* _Information given_:
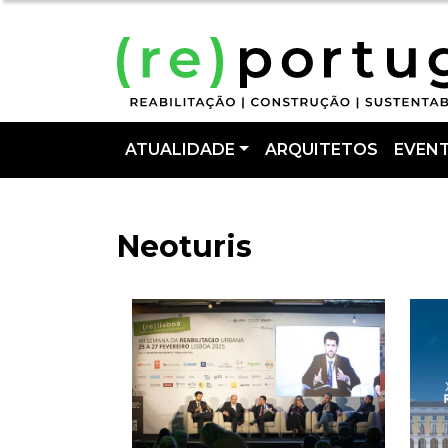
ATUALIDADE
ARQUITETOS
EVEN
Neoturis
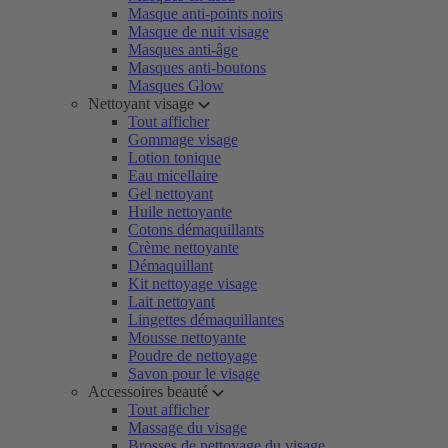
Masque anti-points noirs
Masque de nuit visage
Masques anti-âge
Masques anti-boutons
Masques Glow
Nettoyant visage
Tout afficher
Gommage visage
Lotion tonique
Eau micellaire
Gel nettoyant
Huile nettoyante
Cotons démaquillants
Crème nettoyante
Démaquillant
Kit nettoyage visage
Lait nettoyant
Lingettes démaquillantes
Mousse nettoyante
Poudre de nettoyage
Savon pour le visage
Accessoires beauté
Tout afficher
Massage du visage
Brosses de nettoyage du visage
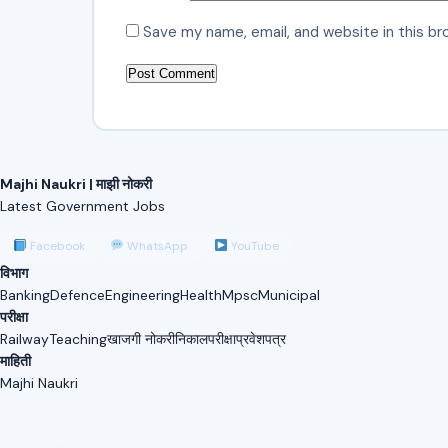
Save my name, email, and website in this br
Majhi Naukri | माझी नोकरी
Latest Government Jobs
Facebook
WhatsApp
YouTube
विभाग
Banking
Defence
Engineering
Health
Mpsc
Municipal
परीक्षा
Railway
Teaching
खाजगी नोकरी
निकाल
परीक्षा
प्रवेशपत्र
माहिती
Majhi Naukri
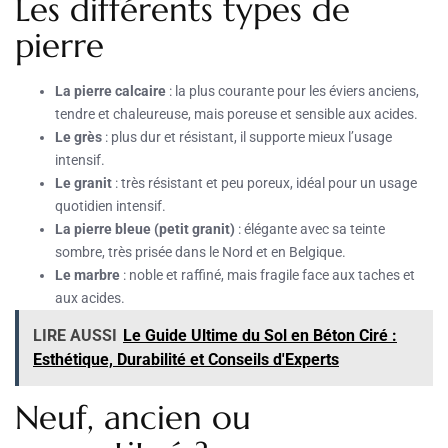
Les différents types de
pierre
La pierre calcaire
: la plus courante pour les éviers anciens,
tendre et chaleureuse, mais poreuse et sensible aux acides.
Le grès
: plus dur et résistant, il supporte mieux l’usage
intensif.
Le granit
: très résistant et peu poreux, idéal pour un usage
quotidien intensif.
La pierre bleue (petit granit)
: élégante avec sa teinte
sombre, très prisée dans le Nord et en Belgique.
Le marbre
: noble et raffiné, mais fragile face aux taches et
aux acides.
LIRE AUSSI
Le Guide Ultime du Sol en Béton Ciré :
Esthétique, Durabilité et Conseils d'Experts
Neuf, ancien ou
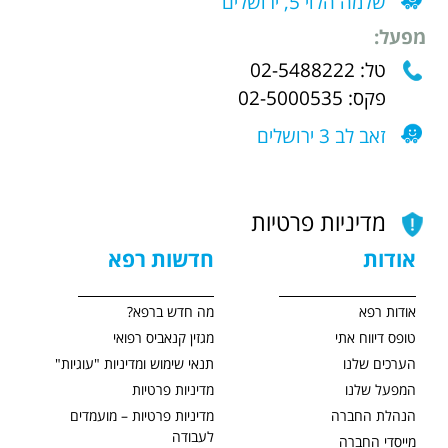
שלמה הלוי 5, ירושלים
מפעל:
טל: 02-5488222
פקס: 02-5000535
זאב לב 3 ירושלים
מדיניות פרטיות
אודות
חדשות רפא
אודות רפא
מה חדש ברפא?
טופס דיווח אתי
מגזין קנאביס רפואי
הערכים שלנו
תנאי שימוש ומדיניות "עוגיות"
המפעל שלנו
מדיניות פרטיות
הנהלת החברה
מדיניות פרטיות – מועמדים
לעבודה
מייסדי החברה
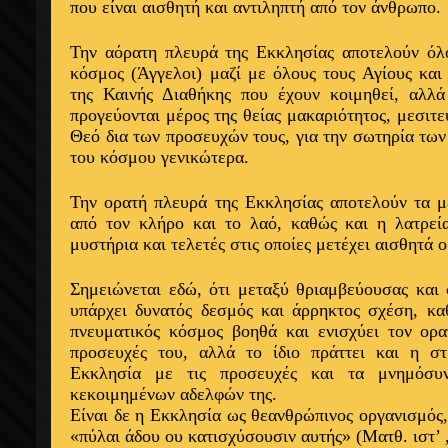
που είναι αισθητή και αντιληπτή από τον άνθρωπο.
Την αόρατη πλευρά της Εκκλησίας αποτελούν όλ
κόσμος (Άγγελοι) μαζί με όλους τους Αγίους και
της Καινής Διαθήκης που έχουν κοιμηθεί, αλλά
προγεύονται μέρος της θείας μακαριότητος, μεσιτ
Θεό δια των προσευχών τους, για την σωτηρία των
του κόσμου γενικώτερα.
Την ορατή πλευρά της Εκκλησίας αποτελούν τα μέ
από τον κλήρο και το λαό, καθώς και η λατρεί
μυστήρια και τελετές στις οποίες μετέχει αισθητά 
Σημειώνεται εδώ, ότι μεταξύ θριαμβεύουσας και
υπάρχει δυνατός δεσμός και άρρηκτος σχέση, κα
πνευματικός κόσμος βοηθά και ενισχύει τον ορατ
προσευχές του, αλλά το ίδιο πράττει και η σ
Εκκλησία με τις προσευχές και τα μνημόσυ
κεκοιμημένων αδελφών της.
Είναι δε η Εκκλησία ως θεανθρώπινος οργανισμός,
«πύλαι άδου ου κατισχύσουσιν αυτής» (Ματθ. ιστ’ 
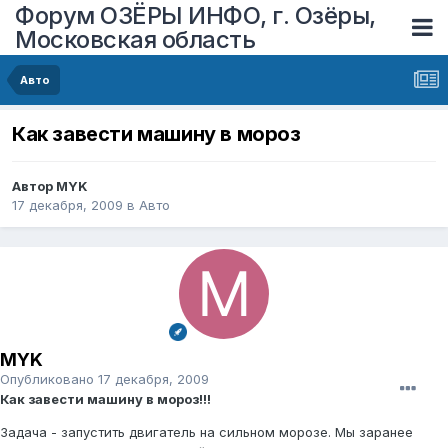
Форум ОЗЁРЫ ИНФО, г. Озёры,
Московская область
Авто
Как завеcти машину в мороз
Автор
MYK
17 декабря, 2009
в
Авто
MYK
Опубликовано
17 декабря, 2009
Как завести машину в мороз!!!
Задача - запустить двигатель на сильном морозе. Мы заранее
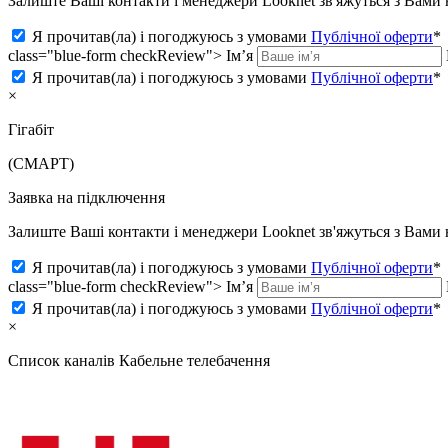
Залиште Ваші контакти і менеджери Looknet зв'яжуться з Вам
Я прочитав(ла) і погоджуюсь з умовами
Публічної оферти
*
class="blue-form checkReview">
Ім’я
Я прочитав(ла) і погоджуюсь з умовами
Публічної оферти
*
×
Гігабіт
(СМАРТ)
Заявка на підключення
Залиште Ваші контакти і менеджери Looknet зв'яжуться з Вам
Я прочитав(ла) і погоджуюсь з умовами
Публічної оферти
*
class="blue-form checkReview">
Ім’я
Я прочитав(ла) і погоджуюсь з умовами
Публічної оферти
*
×
Список каналів
Кабельне телебачення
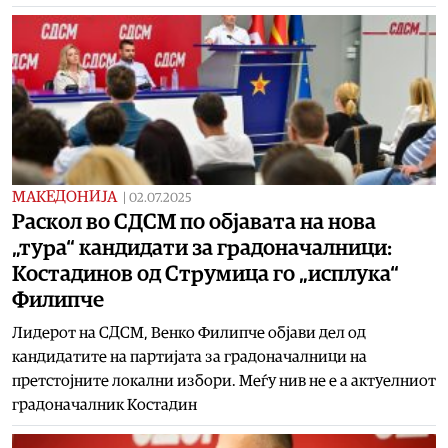
МАКЕДОНИЈА
|
02.07.2025
Раскол во СДСМ по објавата на нова
„тура“ кандидати за градоначалници:
Костадинов од Струмица го „исплука“
Филипче
Лидерот на СДСМ, Венко Филипче објави дел од
кандидатите на партијата за градоначалници на
претстојните локални избори. Меѓу нив не е а актуелниот
градоначалник Костадин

* _Work order_:
Transcribe the material as is, with images omitted.

* _Exercise result_:
ATUALIDADE
ARQUITETOS
EVEN
Neoturis
Masque anti-points noirs
Masque de nuit visage
Masques anti-âge
Masques anti-boutons
Masques Glow
Nettoyant visage
Tout afficher
Gommage visage
Lotion tonique
Eau micellaire
Gel nettoyant
Huile nettoyante
Cotons démaquillants
Crème nettoyante
Démaquillant
Kit nettoyage visage
Lait nettoyant
Lingettes démaquillantes
Mousse nettoyante
Poudre de nettoyage
Savon pour le visage
Accessoires beauté
Tout afficher
Massage du visage
Brosses de nettoyage du visage
Save my name, email, and website in this br
Majhi Naukri | माझी नोकरी
Latest Government Jobs
Facebook
WhatsApp
YouTube
विभाग
Banking
Defence
Engineering
Health
Mpsc
Municipal
परीक्षा
Railway
Teaching
खाजगी नोकरी
निकाल
परीक्षा
प्रवेशपत्र
माहिती
Majhi Naukri
Les différents types de
pierre
La pierre calcaire
: la plus courante pour les éviers anciens,
tendre et chaleureuse, mais poreuse et sensible aux acides.
Le grès
: plus dur et résistant, il supporte mieux l’usage
intensif.
Le granit
: très résistant et peu poreux, idéal pour un usage
quotidien intensif.
La pierre bleue (petit granit)
: élégante avec sa teinte
sombre, très prisée dans le Nord et en Belgique.
Le marbre
: noble et raffiné, mais fragile face aux taches et
aux acides.
LIRE AUSSI
Le Guide Ultime du Sol en Béton Ciré :
Esthétique, Durabilité et Conseils d'Experts
Neuf, ancien ou
שלמה הלוי 5, ירושלים
מפעל:
טל: 02-5488222
פקס: 02-5000535
זאב לב 3 ירושלים
מדיניות פרטיות
אודות
חדשות רפא
אודות רפא
מה חדש ברפא?
טופס דיווח אתי
מגזין קנאביס רפואי
הערכים שלנו
תנאי שימוש ומדיניות "עוגיות"
המפעל שלנו
מדיניות פרטיות
הנהלת החברה
מדיניות פרטיות – מועמדים
לעבודה
מייסדי החברה
που είναι αισθητή και αντιληπτή από τον άνθρωπο.
Την αόρατη πλευρά της Εκκλησίας αποτελούν όλ
κόσμος (Άγγελοι) μαζί με όλους τους Αγίους και
της Καινής Διαθήκης που έχουν κοιμηθεί, αλλά
προγεύονται μέρος της θείας μακαριότητος, μεσιτ
Θεό δια των προσευχών τους, για την σωτηρία των
του κόσμου γενικώτερα.
Την ορατή πλευρά της Εκκλησίας αποτελούν τα μέ
από τον κλήρο και το λαό, καθώς και η λατρεί
μυστήρια και τελετές στις οποίες μετέχει αισθητά 
Σημειώνεται εδώ, ότι μεταξύ θριαμβεύουσας και
υπάρχει δυνατός δεσμός και άρρηκτος σχέση, κα
πνευματικός κόσμος βοηθά και ενισχύει τον ορατ
προσευχές του, αλλά το ίδιο πράττει και η σ
Εκκλησία με τις προσευχές και τα μνημόσυ
κεκοιμημένων αδελφών της.
Είναι δε η Εκκλησία ως θεανθρώπινος οργανισμός,
«πύλαι άδου ου κατισχύσουσιν αυτής» (Ματθ. ιστ’ 
Форум ОЗЁРЫ ИНФО, г. Озёры,
Московская область
Авто
Как завеcти машину в мороз
Автор
MYK
17 декабря, 2009
в
Авто
MYK
Опубликовано
17 декабря, 2009
Как завести машину в мороз!!!
Задача - запустить двигатель на сильном морозе. Мы заранее
Залиште Ваші контакти і менеджери Looknet зв'яжуться з Вам
Я прочитав(ла) і погоджуюсь з умовами
Публічної оферти
*
class="blue-form checkReview">
Ім’я
Я прочитав(ла) і погоджуюсь з умовами
Публічної оферти
*
×
Гігабіт
(СМАРТ)
Заявка на підключення
Залиште Ваші контакти і менеджери Looknet зв'яжуться з Вам
Я прочитав(ла) і погоджуюсь з умовами
Публічної оферти
*
class="blue-form checkReview">
Ім’я
Я прочитав(ла) і погоджуюсь з умовами
Публічної оферти
*
×
Список каналів
Кабельне телебачення
МАКЕДОНИЈА
|
02.07.2025
Раскол во СДСМ по објавата на нова
„тура“ кандидати за градоначалници:
Костадинов од Струмица го „исплука“
Филипче
Лидерот на СДСМ, Венко Филипче објави дел од
кандидатите на партијата за градоначалници на
претстојните локални избори. Меѓу нив не е а актуелниот
градоначалник Костадин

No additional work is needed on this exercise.